Look below for the line containing "ine e altre forme". Output it and each remaining line of the entries exactly, and nothing else.

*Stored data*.
=======

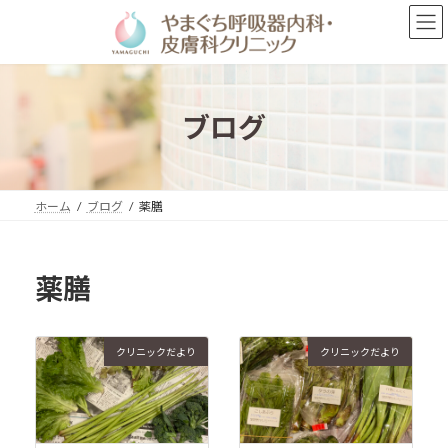
コ
ナ
ン
ビ
テ
ゲ
ン
ー
ツ
シ
へ
ョ
ブログ
ス
ン
キ
に
ッ
移
プ
動
ホーム
ブログ
薬膳
薬膳
クリニックだより
クリニックだより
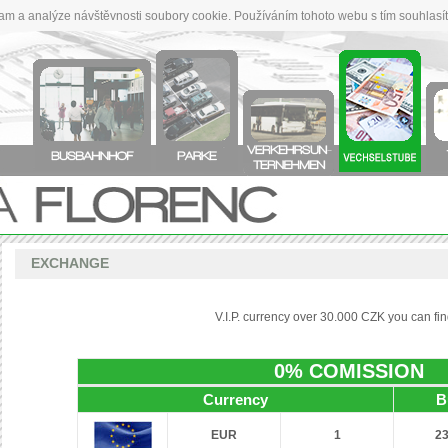
lam a analýze návštěvnosti soubory cookie. Používáním tohoto webu s tím souhlasí
EXCHANGE
V.I.P. currency over 30.000 CZK you can fi
0% COMISSION
Currency
B
EUR
1
23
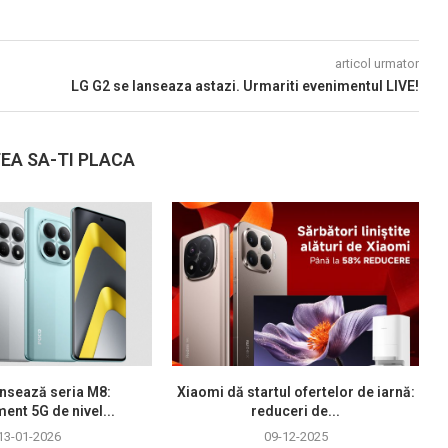
articol urmator
LG G2 se lanseaza astazi. Urmariti evenimentul LIVE!
EA SA-TI PLACA
nsează seria M8:
Xiaomi dă startul ofertelor de iarnă:
ment 5G de nivel...
reduceri de...
13-01-2026
09-12-2025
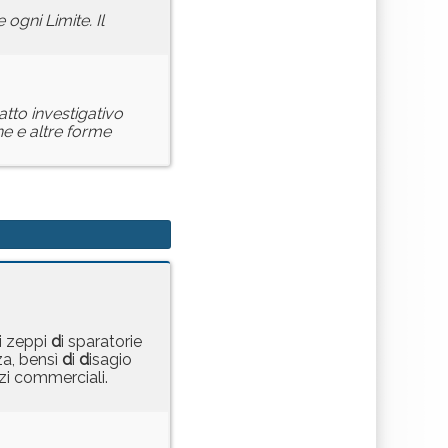
re ogni Limite. Il
tto investigativo
ine e altre forme
i zeppi
d
i sparatorie
za, bensì
d
i
d
isagio
zi commerciali.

=======

*Answer below*.
ine e altre forme
i zeppi
d
i sparatorie
za, bensì
d
i
d
isagio
zi commerciali.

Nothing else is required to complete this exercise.